Mungkin Nietzche telah berhasil mengubah paradigma para jomblo jelata tentang mendaki gunung. Ya. Ia telah berhasil menjawab pertanyaan yang dibuat sendiri dalam puisinya yang berjudul Naik, “Kiat terbaik mendaki gunung? Naik saja! Jangan direnung!” Ya, naik saja, jangan direnung! Tapi tahukah kalian bahwa seorang jomblo revolusioner tak boleh menelan kalimat bulat-bulat? Mengenal Nietzche paling tidak harus lebih dahulu membaca buku-buku filsafat, minimal ya filsafat ketuhanan.
Mendaki gunung pun sama seperti membaca buku filsafat ketuhanan. Bahaya. Kalau akal tak sampai, bisa jadi berbalik dan membikin diri menjadi gila. Ini lebih berbahaya daripada mati pelan-pelan karena mantan tak mau diajak balikan. Oleh karena itu, seberapa besar nyalimu mendaki gunung, kegiatan macam ini sungguh-sungguh berbahaya. Yang lebih berbahaya yaitu jika kamu mendaki gunung sambil mengajak selingkuhan, lalu ternyata si pacar juga sedang mendaki bersama teman-temannya. Kamu serta selingkuhanmu bertemu dengan pacarmu, jangankan sampai di puncak, baru mau buka tenda saja kalian telah terperosok ke dalam jurang kecerobohan.
2. Boros kantong.
Dari info yang saya dapat, baik lewat fitur mesin pencari maupun teman-teman yang baru-baru ini mendaki Semeru, perkiraan biaya untuk menjamah Semeru pulang-pergi dari Jakarta sekitar limaratus ribu rupiah. Bayangkan, Mbloo. Kamu perlu mengeluarkan uang sekitar setengah juta hanya untuk (mungkin saja ya) selfie di atas gunung. Mau jomblo jelata mau jomblo sosialita, tentu uang segitu banyak lebih mulia bila disumbangkan ke panti jomblo.
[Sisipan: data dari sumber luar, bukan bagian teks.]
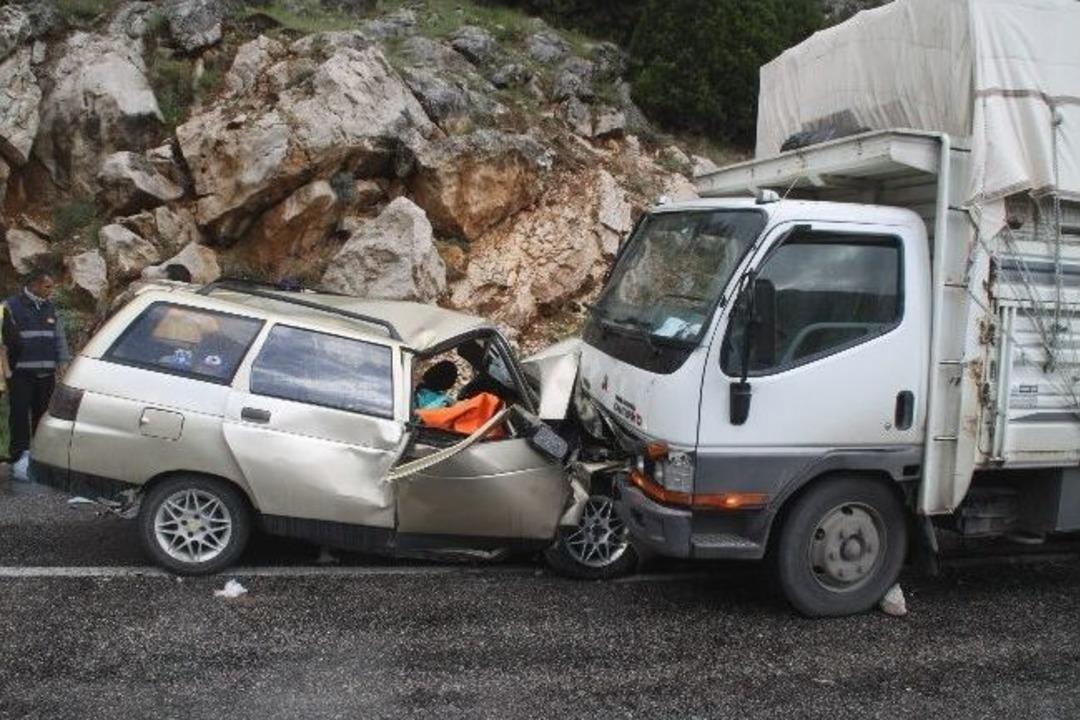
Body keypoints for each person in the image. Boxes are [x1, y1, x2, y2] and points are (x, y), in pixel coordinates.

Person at [3, 269, 70, 462]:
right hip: (20, 375)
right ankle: (18, 457)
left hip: (46, 375)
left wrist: (63, 362)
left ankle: (41, 457)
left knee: (42, 418)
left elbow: (59, 337)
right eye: (48, 286)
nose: (51, 291)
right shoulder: (10, 306)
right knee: (19, 415)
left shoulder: (51, 308)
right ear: (35, 285)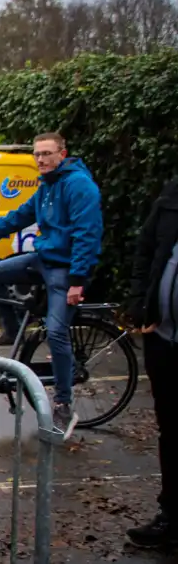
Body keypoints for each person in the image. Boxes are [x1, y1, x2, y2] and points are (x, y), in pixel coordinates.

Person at [0, 132, 103, 440]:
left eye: (47, 153)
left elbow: (88, 234)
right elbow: (15, 219)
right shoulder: (47, 186)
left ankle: (63, 404)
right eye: (37, 154)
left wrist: (77, 281)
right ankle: (11, 329)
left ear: (62, 154)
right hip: (44, 259)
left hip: (66, 269)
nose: (41, 159)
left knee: (56, 332)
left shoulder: (78, 185)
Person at [126, 177, 178, 548]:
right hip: (164, 339)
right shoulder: (172, 195)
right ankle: (171, 517)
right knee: (171, 430)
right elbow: (145, 251)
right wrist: (140, 303)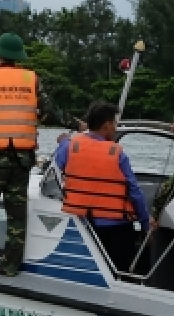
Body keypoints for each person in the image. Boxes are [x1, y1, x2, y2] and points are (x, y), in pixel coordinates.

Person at [0, 33, 80, 276]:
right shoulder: (31, 79)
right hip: (22, 160)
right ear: (18, 57)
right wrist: (78, 124)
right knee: (17, 216)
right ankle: (10, 266)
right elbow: (48, 113)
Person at [56, 102, 149, 274]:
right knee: (121, 270)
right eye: (114, 123)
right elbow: (134, 192)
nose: (115, 127)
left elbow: (58, 164)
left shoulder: (70, 146)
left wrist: (63, 141)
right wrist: (145, 224)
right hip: (116, 226)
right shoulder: (117, 153)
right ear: (106, 125)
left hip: (82, 223)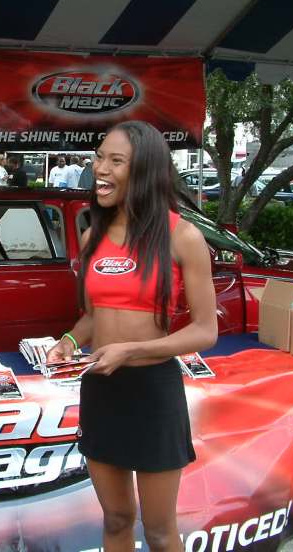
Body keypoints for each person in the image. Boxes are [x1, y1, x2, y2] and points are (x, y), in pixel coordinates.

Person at [47, 121, 217, 552]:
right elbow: (92, 316)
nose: (100, 168)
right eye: (99, 157)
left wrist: (133, 350)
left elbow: (205, 330)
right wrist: (68, 341)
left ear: (143, 171)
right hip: (102, 389)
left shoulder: (183, 236)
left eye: (115, 161)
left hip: (153, 392)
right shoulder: (92, 236)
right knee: (117, 517)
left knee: (159, 531)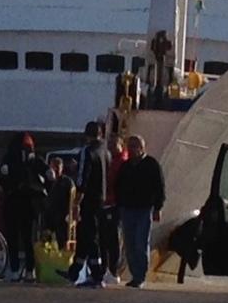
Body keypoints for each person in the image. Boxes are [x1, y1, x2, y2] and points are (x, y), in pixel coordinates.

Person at [115, 134, 166, 288]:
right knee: (129, 244)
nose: (131, 150)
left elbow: (159, 187)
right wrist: (120, 204)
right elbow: (119, 186)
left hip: (144, 209)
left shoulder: (151, 164)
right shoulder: (125, 166)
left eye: (134, 146)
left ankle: (140, 275)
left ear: (142, 148)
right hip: (127, 209)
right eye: (129, 146)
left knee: (141, 243)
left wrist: (158, 207)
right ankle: (134, 274)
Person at [0, 133, 48, 281]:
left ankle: (15, 269)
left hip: (14, 202)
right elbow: (45, 172)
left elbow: (2, 178)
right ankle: (28, 270)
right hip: (29, 203)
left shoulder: (9, 159)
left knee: (15, 238)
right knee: (28, 238)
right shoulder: (33, 160)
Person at [70, 120, 109, 287]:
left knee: (89, 235)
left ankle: (96, 273)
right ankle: (75, 270)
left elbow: (82, 179)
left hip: (88, 199)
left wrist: (76, 203)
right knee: (87, 235)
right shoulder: (105, 152)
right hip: (101, 199)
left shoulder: (87, 152)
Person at [101, 132, 127, 285]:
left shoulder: (121, 162)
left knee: (112, 239)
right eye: (109, 144)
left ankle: (112, 270)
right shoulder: (111, 160)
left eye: (113, 144)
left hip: (115, 203)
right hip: (108, 203)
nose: (110, 147)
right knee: (105, 238)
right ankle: (107, 269)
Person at [42, 154, 76, 253]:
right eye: (53, 167)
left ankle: (63, 252)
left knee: (62, 233)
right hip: (50, 214)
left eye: (58, 167)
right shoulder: (47, 181)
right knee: (46, 233)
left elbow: (72, 198)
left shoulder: (67, 182)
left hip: (63, 215)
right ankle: (47, 253)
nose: (56, 170)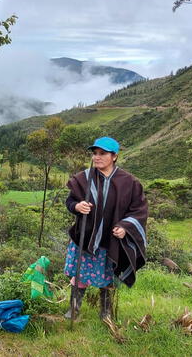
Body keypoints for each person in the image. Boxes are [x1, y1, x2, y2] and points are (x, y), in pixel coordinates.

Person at [63, 136, 148, 320]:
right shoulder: (84, 178)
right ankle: (74, 309)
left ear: (114, 156)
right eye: (95, 153)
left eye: (102, 153)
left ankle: (106, 313)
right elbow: (70, 201)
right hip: (85, 237)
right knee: (80, 276)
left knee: (108, 277)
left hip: (110, 241)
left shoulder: (129, 183)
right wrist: (77, 207)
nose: (97, 157)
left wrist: (125, 227)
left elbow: (139, 210)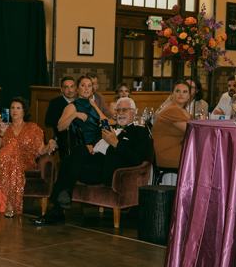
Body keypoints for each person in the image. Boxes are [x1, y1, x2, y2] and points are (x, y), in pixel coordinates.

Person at [33, 97, 152, 226]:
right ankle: (60, 205)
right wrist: (92, 146)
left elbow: (137, 159)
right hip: (96, 163)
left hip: (113, 173)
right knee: (76, 153)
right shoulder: (110, 127)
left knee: (71, 164)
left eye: (125, 110)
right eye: (118, 110)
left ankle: (57, 210)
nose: (121, 113)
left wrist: (116, 143)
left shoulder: (140, 131)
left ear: (134, 112)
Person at [0, 97, 53, 217]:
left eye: (18, 108)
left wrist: (49, 147)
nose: (14, 111)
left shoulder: (33, 128)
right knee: (12, 159)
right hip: (6, 162)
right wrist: (1, 133)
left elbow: (41, 150)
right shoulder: (3, 127)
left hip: (26, 160)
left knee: (13, 145)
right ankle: (10, 205)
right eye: (12, 108)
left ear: (24, 111)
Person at [57, 75, 107, 149]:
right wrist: (74, 115)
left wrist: (94, 105)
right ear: (77, 89)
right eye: (83, 85)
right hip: (85, 146)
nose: (86, 88)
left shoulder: (92, 104)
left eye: (89, 86)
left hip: (99, 142)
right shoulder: (73, 106)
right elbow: (60, 127)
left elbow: (105, 121)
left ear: (92, 89)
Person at [152, 81, 192, 169]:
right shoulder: (172, 110)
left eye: (184, 92)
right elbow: (191, 132)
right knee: (202, 158)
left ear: (189, 96)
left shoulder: (182, 110)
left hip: (176, 148)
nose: (181, 94)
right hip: (167, 152)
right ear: (172, 94)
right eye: (177, 91)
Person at [44, 76, 76, 152]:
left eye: (72, 87)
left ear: (75, 88)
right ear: (61, 89)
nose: (70, 90)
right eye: (66, 87)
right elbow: (48, 123)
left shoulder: (79, 102)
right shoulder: (55, 103)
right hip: (61, 138)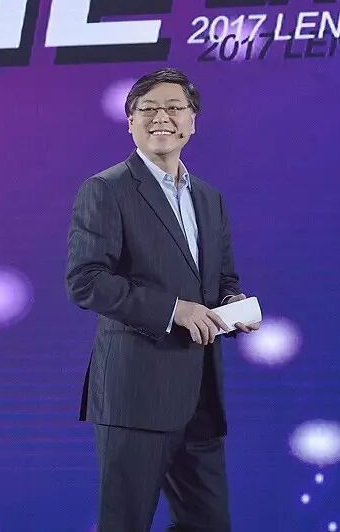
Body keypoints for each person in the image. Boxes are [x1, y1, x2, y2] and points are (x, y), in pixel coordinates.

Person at [67, 67, 260, 532]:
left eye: (174, 108)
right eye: (148, 109)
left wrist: (232, 304)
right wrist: (175, 310)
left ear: (193, 121)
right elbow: (86, 281)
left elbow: (222, 278)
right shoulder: (105, 189)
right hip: (135, 395)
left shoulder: (209, 198)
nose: (161, 118)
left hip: (200, 397)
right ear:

Sebagai seorang jomblo yang hidupnya serba ‘ekonomis’, kegiatan mendaki gunung sudah sepatutnya mendapat nomor urut sekian ribu. Jangankan mendaki gunung, wong ngajak makan gebetan sekaligus jalan-jalan saja mesti dipikir matang-matang. Belum lagi buat makan sehari-hari, bayar cicilan rumah (kalau punya), juga menabung untuk biaya nikah nanti (kalau masih kepengin nikah). Harga kebutuhan sudah pada naik, tapi pajak masih juga jadi tanggungan rakyat. Memang rakyat wajib bayar pajak. Tapi kalau pajaknya malah masuk ke kantong-kantong orang bejat, gimana?
Ya, jangankan buat mendaki gunung. Buat patungan menggelar demo di depan gedung MPR-DPR saja susahnya minta ampun.
Yakinlah, Mbloo. Jalan revolusi bukan terletak pada seberapa berani kamu menaklukkan gunung-gunung tinggi dan tebing-tebing curam. Tapi seberapa mampu kamu mengikhlaskan kepergian mantan. Ikhlas karena barang-barang yang telah diberikan berasal dari uang tabungan, bahkan harus rela menjahit kembali luka akibat boros kantong.
3. Di gunung tak ada Chelsea Islan.
Ya Tuhan… Betapa senyuman Chelsea Islan mampu menggantikan pemandangan di atas puncak. Tapi sayang, kita takkan menemuinya sekalipun ia sedang syuting di gunung. Seakan ada jarak yang membentang luas selayak Sungai Bengawan Solo yang panjangnya lebih panjang dari penderitaan seorang jomblo.
Jadi masih mau ke gunung? Tak ada Chelsea Islan di sana, Mbloo. Jangankan Chelsea Islan, dedek-dedek gemes JKT48 juga tak akan kau temui di gunung sana. Ha? Apa? Maudy Ayunda? Apa lagi! Sudah, pokoknya mereka cukuplah jadi pahlawan jomblo di dunia maya. Karena pada kenyataannya, seperti Gie bilang, “Kita tak pernah menanamkan apa-apa. Kita tak’kan pernah kehilangan apa-apa.”
Eh, bacanya jangan pake serius banget gitu, mblo!